[Tinyos-devel] timestamps in seriallisten/sflisten etc.

Omprakash Gnawali gnawali at usc.edu
Thu Jun 26 08:32:29 PDT 2008


On Thu, Jun 26, 2008 at 8:00 AM, Philip Levis <pal at cs.stanford.edu> wrote:
>
> On Jun 26, 2008, at 7:34 AM, Razvan Musaloiu-E. wrote:
>
> >>
> >>
> >> Does each packet source add a timestamp? If not, where does the
> >> timestamp originate? Say I have a chain of
> >>
> >> mote -> SF-a -> SF-b -> SF-c -> client
> >>
> >> What timestamp will the client see? An SF can use any packet source,
> >> after all. Or is an SF packet source a special case where you do not
> >> add a timestamp?
> >
> > I think the timestamp the client is interested in is the one from
> > SF-a, the SF that is the closest to the mote. That's what he could
> > have computed himself if he was directly connected to the mote.
>
> So how does this work?
>
> A packet will need to have a timestamp field.

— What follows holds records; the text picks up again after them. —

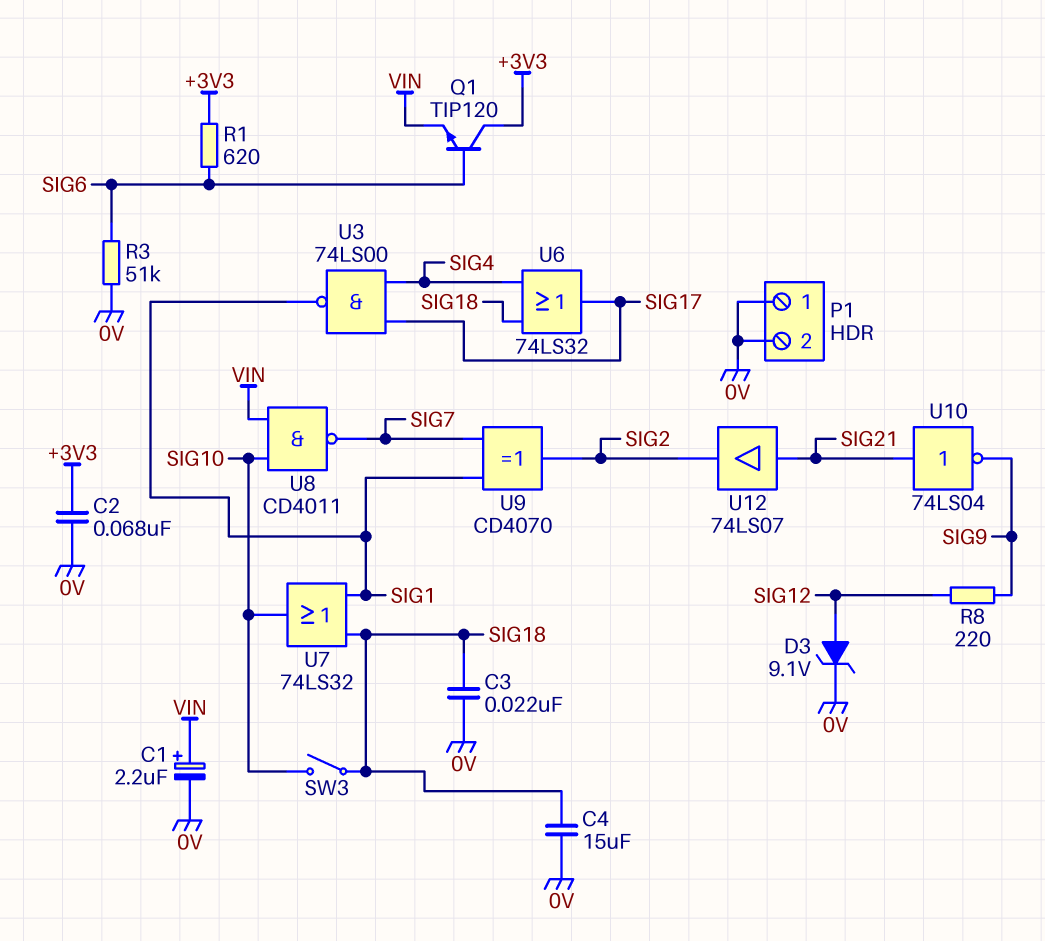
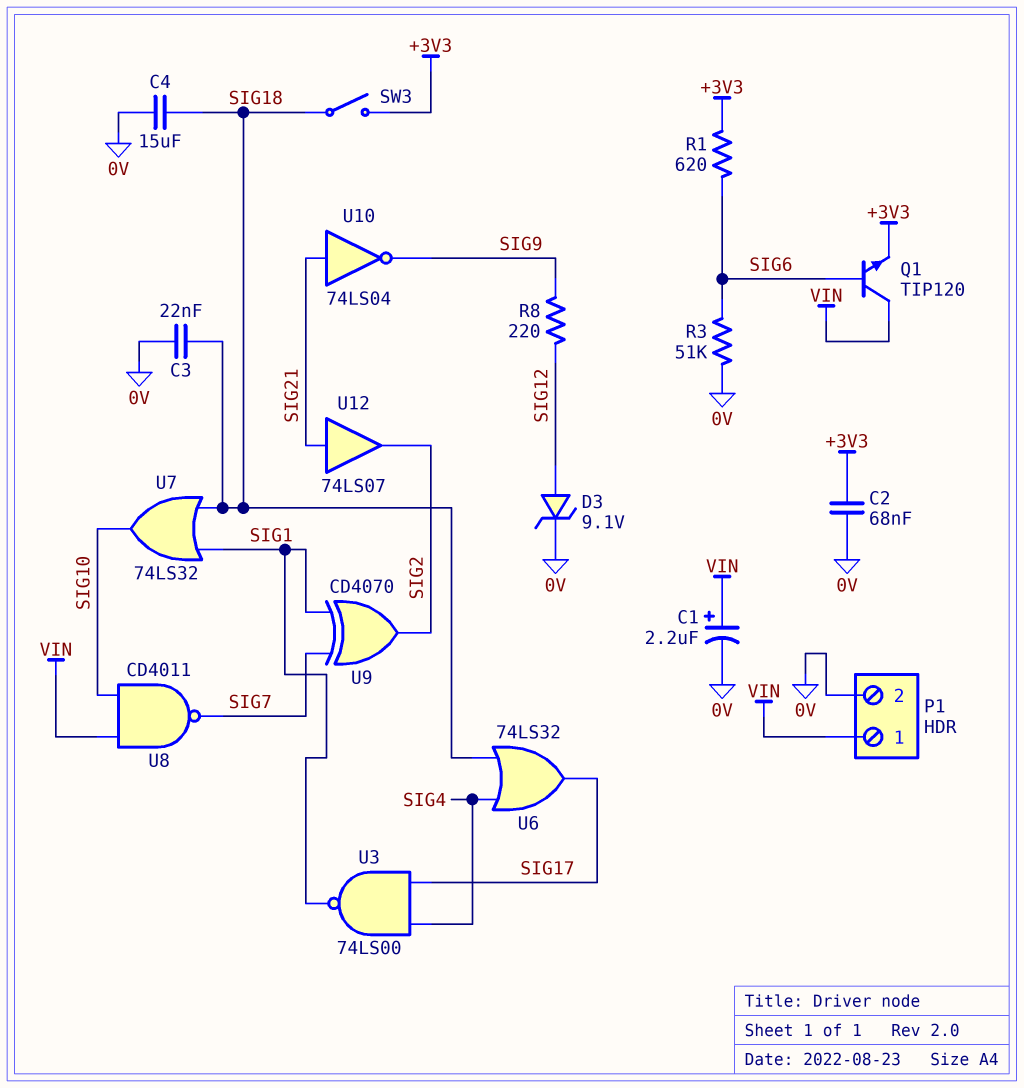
P1 pin 1: 0V -> VIN
Q1: NPN TIP120 (B SIG6, C +3V3, E VIN) -> NPN TIP120 (B SIG6, C VIN, E +3V3)
SW3: switch (SIG10, SIG18) -> switch (+3V3, SIG18)

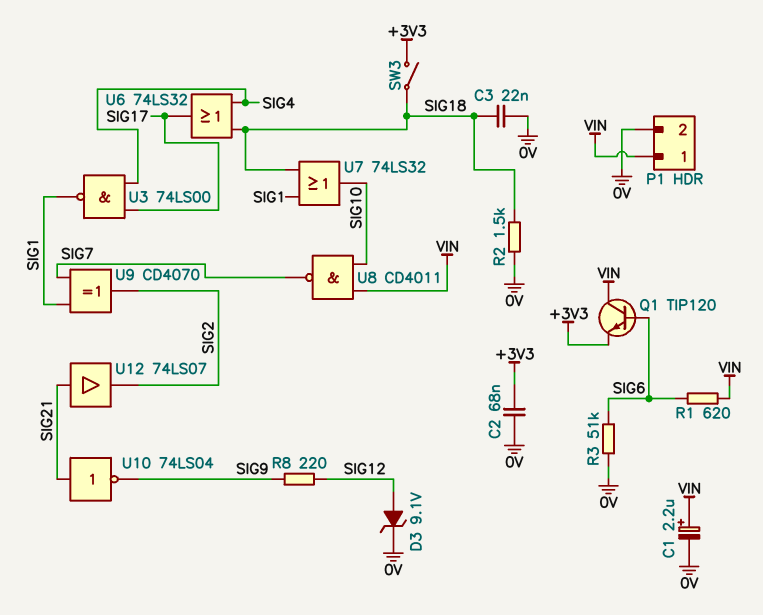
C4: 15uF (0V, SIG18) -> none
R1: 620 (+3V3, SIG6) -> 620 (SIG6, VIN)
R2: none -> 1.5k (0V, SIG18)

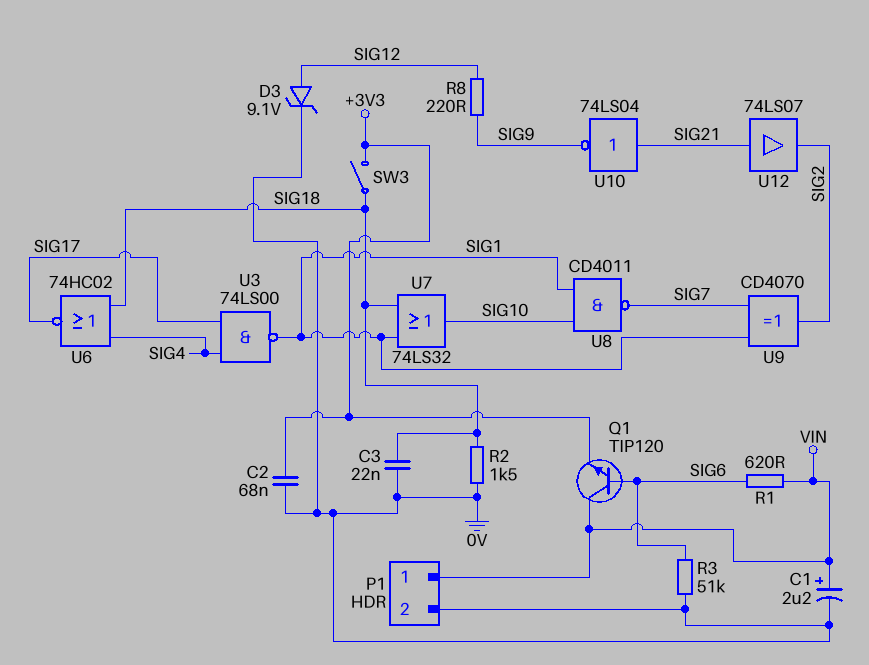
U6: OR 74LS32 (in SIG4, in SIG18, out SIG17) -> NOR 74HC02 (in SIG4, in SIG18, out SIG17)
U8: NAND CD4011 (in SIG10, in VIN, out SIG7) -> NAND CD4011 (in SIG1, in SIG10, out SIG7)

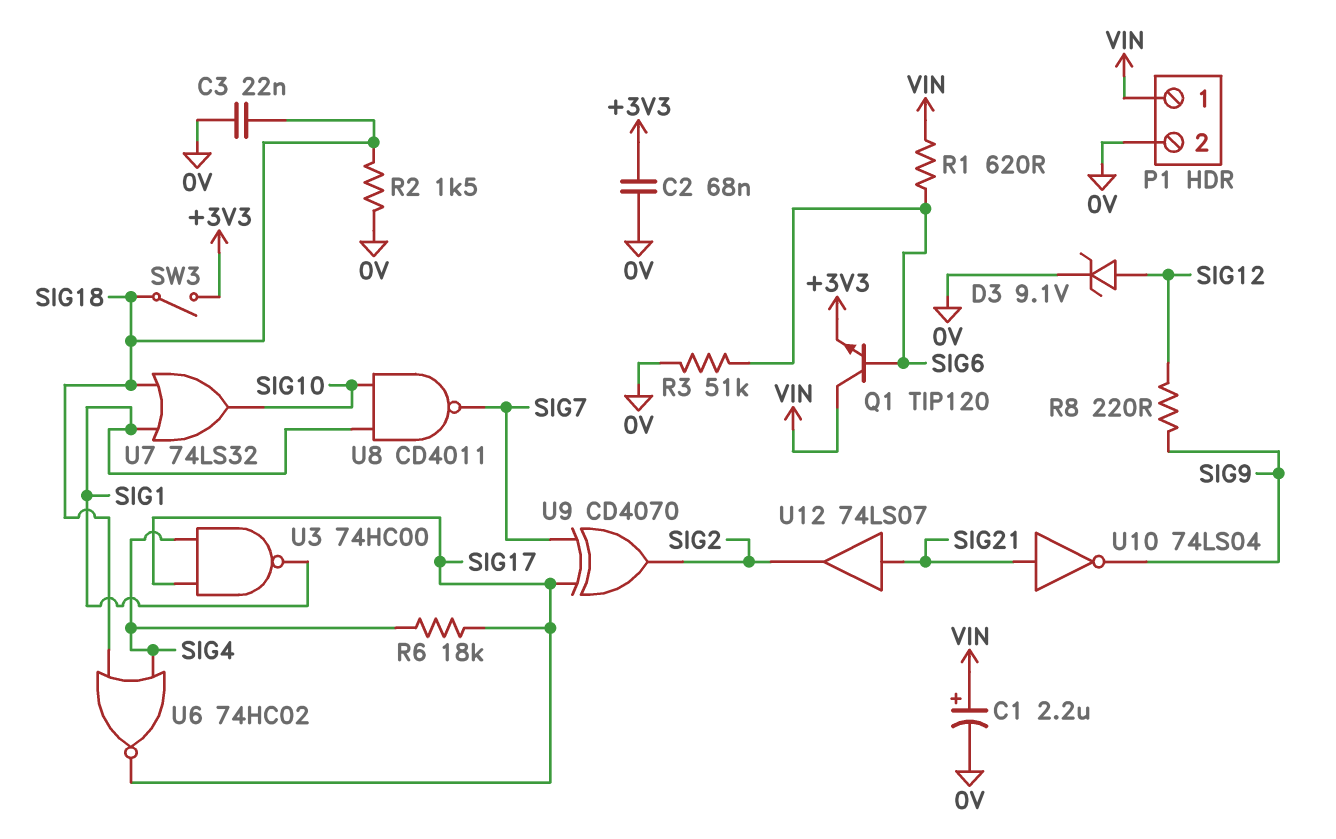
R6: none -> 18k (SIG4, SIG17)
U3: NAND 74LS00 (in SIG4, in SIG17, out SIG1) -> NAND 74HC00 (in SIG4, in SIG17, out SIG1)
U9: XOR CD4070 (in SIG1, in SIG7, out SIG2) -> XOR CD4070 (in SIG7, in SIG17, out SIG2)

Does it have a chain of
> timestamps from each hop, or a single one? Each packet source would
> need to be able to overwrite(single)/add(chain) a timestamp. If the
> former, probably the best way would be to have an option on packet
> sources as to whether they overwrite the timestamp. I.e., in the case
> above, SF-a's packet source of serial@ has the overwrite option set.
>
> This would involve changing the serial packet formats and logic in
> all of the current support codes (C, C++, Python, Java) and in
> TinyOS, and incrementing the protocol identifiers to detect
> mismatches. Any user code which has been written to read serial
> packets will need to be updated.
>

Are timestamps hard to implement or not necessary? My observation is
almost everyone has had to devise some kind of timestamping scheme. So
the hope was to have this discussion to come up with a general enough
solution that worked for most people.